4 Ağustos 1914’te ilan edilen seferberlik kararından sekiz gün sonra, Abana’da öğretmenlik yapmakta iken askere zabit olarak alınıp İhtiyat Zabiti olarak savaşa katılan ve 17 Nisan 1916’da esir düşen Taşköprülü Mehmet Efendi ile Alay’lı Tafık Çavuş’un hükümleri, hatıraları ne kadar benzeşik.
Hatalı taktik ve tertiplenmeye, savaş alanındaki can pazarında oluşan hissi itirazlarına kulak asılmayıp görmezden gelinmesi, piyade birliklerinin ricatının görülmesine rağmen üst komuta kademesinin olası tepkisinden korkularak kadere terkediliş sonrası gelen esaret…

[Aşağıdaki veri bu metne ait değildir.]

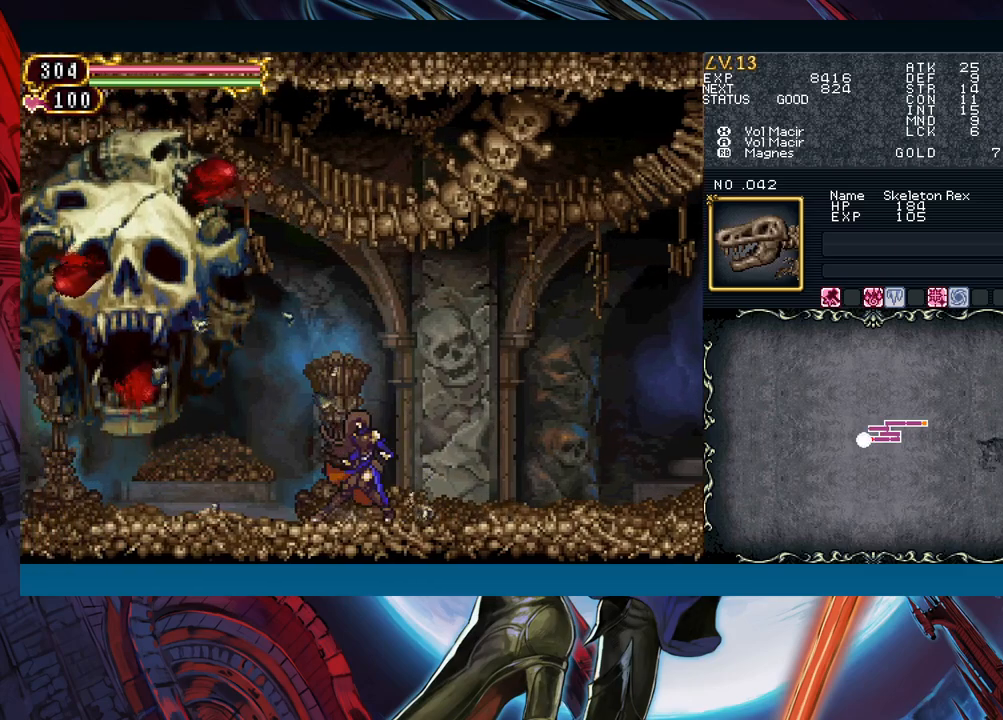
{"buttons": [], "left_stick": "center", "events": [[83, "left_stick", "left"], [267, "left_stick", "center"]]}
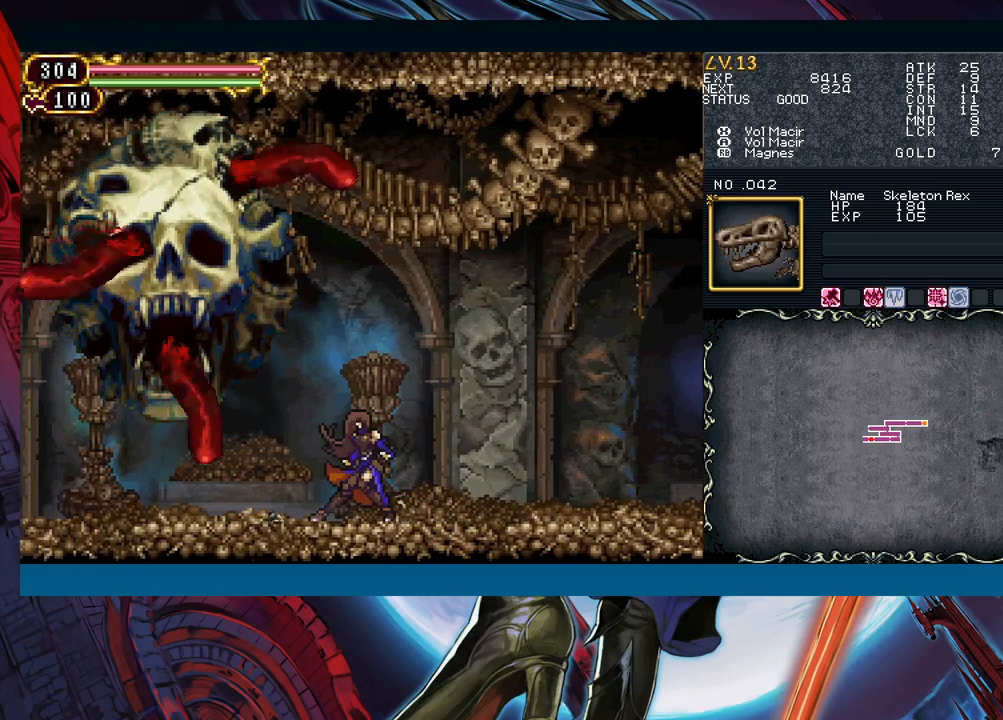
{"buttons": [], "left_stick": "right", "events": [[267, "left_stick", "right"]]}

Askere alınmasını şöyle hikaye ediyor Taşköprülü Mehmet Efendi:
“21 Temmuz 1330. Seferberlik ilânı.
29 Temmuz 330’da Taşköprü Ahz-ı Asker Dairesi’ne davet edildim ve âhiren mevki-i tatbike vaz edilen Ahz-ı Asker Kanunu’nun doksan üçüncü maddesi mûcebince asker edildim. Sekiz gün sonra altı refikimle beraber Kastamonu’ya sevk edildik. İki gün kadar Kastamonu’da kaldım. Muayenemiz icra edildi. Müsellâh ayrıldım. Kastamonu’ya İnebolu tarîkiyle hareket ettik. İnebolu’da yirmi dört saat kadar kaldım. Burada bulunduğum dört saatin kısm-ı âzamim mahall-i memuriyetim olan Abana’da geçirdim. Bilâhare İnebolu’ya gelen Acem bandıralı küçük bir vapura irkâb edildik. Kırk sekiz saat sonra İstanbul’a gelebildik. İÜ sekiz saatlik deniz seya¬hatinde epeyce sıkıntı çekildi. Ramazan bayramının dördüncü günü ve Ağustos’un on üçünde Mekteb-i Harbiye’ye gittim. 16 Ağustos’ta Mekteb-i Harbiye’de ihtiyât zâbit namzedi alayının birinci taburu birinci bölüğüne kaydım icrâ edildi ve aynı günde sivil elbise ile talime çıktık. İki saat kadar terbiye-i bedeniyeden idman talimi ile vakit geçirdim. Bidâyette bana bu harekât pek zor geliyordu.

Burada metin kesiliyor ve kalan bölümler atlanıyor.